*Required action 1*: In the review-policy text, who was allowed to see the content of the response box?
*Required action 2*: Retype everything in the review-policy text from "To solve the" down to "(see section below).".

*Extracted text*:
==============================

To solve the issue of reviews not following the guidelines, I told
authors to ignore questions from PCs. But it has put a lot of stress
on them. They were afraid that their paper would get rejected if they
didn't respond. A consequence is that some authors responded to
questions/comments from PCs even when they were not factual
errors. This could have led to an unfair situation for those who had
not responded. Fortunately PCs didn't have access to the response
box (see section below).

3. The content of the response box was made visible to the SPC and AC only, that is, NOT visible to PCs

REASONS FOR CHANGE:
This change is strongly related to change (2). I made the response box
visible to the SPC (and AC) and not to the PCs because, in face of a
factual error, authors do not dare to say to the PC that they are
wrong. Even when they do, the PC often evades the question and the
author receives final reviews in which the erroneous judgment is still
present. Concerning unethical reviews, the reason not to send to the
incriminated PC is obvious. The usual way is to contact the PC chair
but very few authors do.

PROS:
I observed that when the factual error was correctly handled by the
SPC, the impact was significantly stronger than when it is sent to PCs
directly. SPCs were asked to resolve the factual errors either by
themselves or by involving PC members. Even when the PCs didn't
respond to the SPC about the claimed errors, the SPC often took the
factual error into account by simply ignoring the refuted review.
Concerning ethical issues, I have been aware of a small dozen of clear
unethical reviews that have been detected thanks to this process. I
don't think all of them would have dared to directly send me an email.

CONS:
This new policy has put more responsibility on the shoulders of the
SPCs and some of them didn't want to take this responsibility. Some
SPCs didn't push the PCs until the error is resolved. A few of them
transferred the whole response box to the PCs despite they were urged
to only transfer the points to be resolved.

==============================

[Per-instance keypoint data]
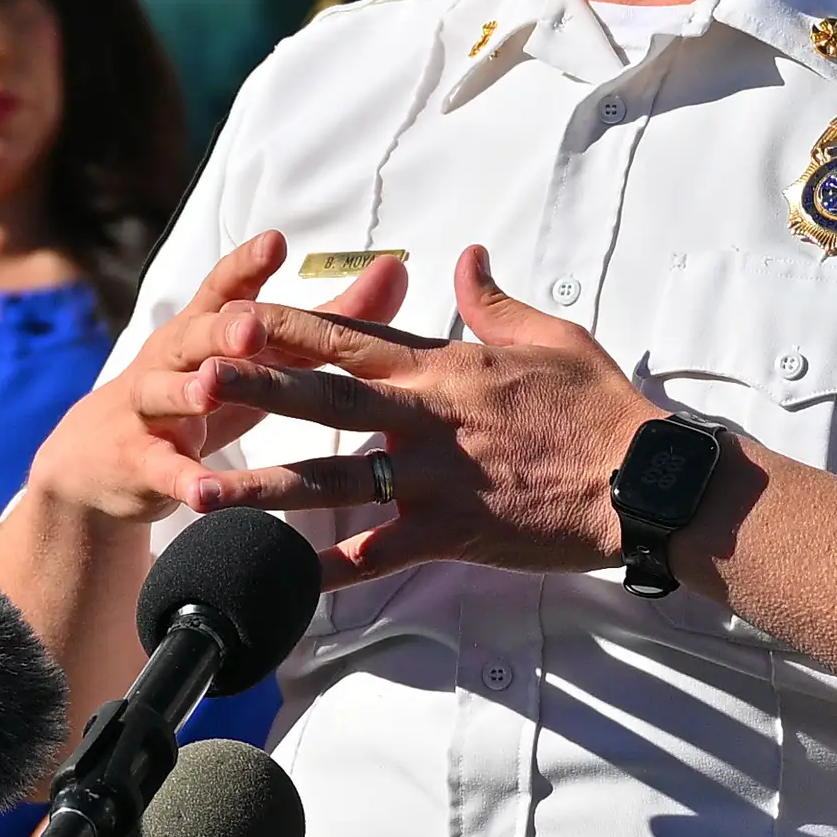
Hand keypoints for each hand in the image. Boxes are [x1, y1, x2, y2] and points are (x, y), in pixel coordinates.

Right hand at [23, 232, 410, 523]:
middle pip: (193, 335)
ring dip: (185, 393)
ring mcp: (148, 409)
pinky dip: (181, 478)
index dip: (246, 265)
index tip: (275, 241)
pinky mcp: (138, 461)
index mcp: (204, 327)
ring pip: (162, 394)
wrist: (104, 458)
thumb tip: (395, 269)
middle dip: (221, 329)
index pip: (224, 289)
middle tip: (252, 327)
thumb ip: (327, 318)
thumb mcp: (260, 355)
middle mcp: (172, 358)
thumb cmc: (206, 391)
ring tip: (207, 394)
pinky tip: (202, 492)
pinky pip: (160, 469)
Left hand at [180, 246, 662, 585]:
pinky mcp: (452, 534)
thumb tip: (463, 258)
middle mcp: (429, 420)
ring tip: (203, 491)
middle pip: (327, 400)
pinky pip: (379, 556)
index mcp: (447, 368)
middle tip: (194, 382)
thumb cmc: (600, 406)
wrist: (643, 481)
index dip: (290, 327)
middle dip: (257, 390)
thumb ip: (492, 302)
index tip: (236, 316)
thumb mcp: (550, 336)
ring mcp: (436, 480)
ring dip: (265, 486)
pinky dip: (331, 570)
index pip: (354, 339)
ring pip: (335, 482)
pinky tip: (284, 579)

==============================

*Your solution 1*: Only the SPC and AC could see it, not the PCs.

*Your solution 2*:
To solve the issue of reviews not following the guidelines, I told
authors to ignore questions from PCs. But it has put a lot of stress
on them. They were afraid that their paper would get rejected if they
didn't respond. A consequence is that some authors responded to
questions/comments from PCs even when they were not factual
errors. This could have led to an unfair situation for those who had
not responded. Fortunately PCs didn't have access to the response
box (see section below).